Sleeping Sickness Elimination at a Crossroads

Trypomastigote torm of Trypanosoma brucei rhodesiense/gambiense. Photo credit: S

Trypomastigote torm of Trypanosoma brucei rhodesiense/gambiense. Photo credit: Swiss TPH

Human African trypanosomiasis, also known as HAT or sleeping sickness, is a vector-borne parasitic disease. Since the number of new cases reported between 2000 and 2018 dropped by 95%, the World Health Organization (WHO) targeted its elimination as a public health problem by 2020 and interruption of transmission (zero cases) for 2030; but there is still much work to be done. A special issue in the journal Tropical Medicine and Infectious Diseases, edited by Christian Burri from Swiss TPH, addresses what has been achieved in regards to sleeping sickness elimination, and what could still get in the way.

Sleeping sickness is a vector-borne parasitic disease caused by infection with protozoan parasites belonging to the genus Trypanosoma. They are transmitted to humans by bites of tsetse flies that have been infected from humans or animals harbouring human pathogenic parasites. Tsetse flies are only found in sub-Saharan Africa; rural populations living in regions where transmission occurs and which depend on agriculture, fishing or hunting are the most exposed to the tsetse fly and thus, the disease.

In the recently published special issue on sleeping sickness in the journal Tropical Medicine and Infectious Diseases, a series of social science articles critically reflects on approaches used for HAT elimination, investigates challenges ahead and proposes novel methods and interventions from various points of view. "This issue comes at a very timely moment, because it is now important to secure what has been achieved, to understand the missing pieces and to ensure elimination," said Christian Burri, Head of the Medicines Implementation Research Unit at Swiss TPH and editor of the special issue.

Great advancements made; yet challenges remain

The development of new, simpler and better-tolerated treatments, improved diagnostics and vector control tools are the basis of elimination thus far. Improved modelling approaches have also made it possible to gain a better understanding of the disease epidemiology and advance forecasting.

The development of new drug classes and treatment breakthroughs has also contributed to elimination, and the potential future treatment portfolio is more promising than ever. But the success of drug development goes beyond the new substances: clinical trials have had a positive effect on the reduction of patient numbers and on the quality of treatment.

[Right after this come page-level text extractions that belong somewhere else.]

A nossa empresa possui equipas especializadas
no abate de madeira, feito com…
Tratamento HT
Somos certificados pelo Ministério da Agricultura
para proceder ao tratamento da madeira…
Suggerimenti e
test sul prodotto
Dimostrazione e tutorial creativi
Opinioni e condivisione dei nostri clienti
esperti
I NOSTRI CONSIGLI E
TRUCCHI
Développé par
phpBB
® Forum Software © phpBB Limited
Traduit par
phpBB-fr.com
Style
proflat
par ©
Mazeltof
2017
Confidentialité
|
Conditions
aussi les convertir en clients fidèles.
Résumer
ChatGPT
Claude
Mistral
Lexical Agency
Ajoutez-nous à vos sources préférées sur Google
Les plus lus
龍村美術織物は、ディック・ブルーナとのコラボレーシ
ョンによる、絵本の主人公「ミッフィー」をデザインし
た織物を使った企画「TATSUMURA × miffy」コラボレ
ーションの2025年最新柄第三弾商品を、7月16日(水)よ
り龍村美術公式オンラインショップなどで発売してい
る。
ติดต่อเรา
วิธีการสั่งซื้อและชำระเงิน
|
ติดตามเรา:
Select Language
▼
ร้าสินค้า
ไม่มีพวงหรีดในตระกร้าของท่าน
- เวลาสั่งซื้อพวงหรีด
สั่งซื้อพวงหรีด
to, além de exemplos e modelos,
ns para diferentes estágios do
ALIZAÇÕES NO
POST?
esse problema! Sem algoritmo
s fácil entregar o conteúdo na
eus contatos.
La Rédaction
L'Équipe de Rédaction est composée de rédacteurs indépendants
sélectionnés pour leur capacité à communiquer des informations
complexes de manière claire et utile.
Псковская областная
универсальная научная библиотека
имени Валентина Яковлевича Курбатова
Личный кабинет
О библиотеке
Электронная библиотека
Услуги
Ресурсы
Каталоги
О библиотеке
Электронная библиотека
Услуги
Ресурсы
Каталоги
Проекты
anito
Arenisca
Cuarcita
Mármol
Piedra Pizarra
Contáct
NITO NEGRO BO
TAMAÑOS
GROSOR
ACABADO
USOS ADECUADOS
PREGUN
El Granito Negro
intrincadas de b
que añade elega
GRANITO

Despite these advancements, some challenges remain. Case identification and confirmation are still complex and require specific skills; contrary to an old dogma, recent evidence shows that not all patients die from the disease, but some remain infected over many years. "To win the "end game" against this massively stigmatized disease that is often shrouded in beliefs and evil spirits, the human factor will play a key role," said Burri. "For instance, we need to understand whether patients and health workers are willing to accept sleeping sickness as a diagnosis in areas where the disease is believed to have been eliminated."

A Swiss TPH success story

For decades, Swiss TPH has been researching sleeping sickness. It was the first organisation to succeed in breeding tsetse flies and later develop culture systems for insects and pathogens, thereby laying the foundation for a compound screening laboratory. In the last ten years, researchers at Swiss TPH have identified several dozen highly active compounds, some with completely new properties. The most promising candidate compounds were selected for further preclinical analysis.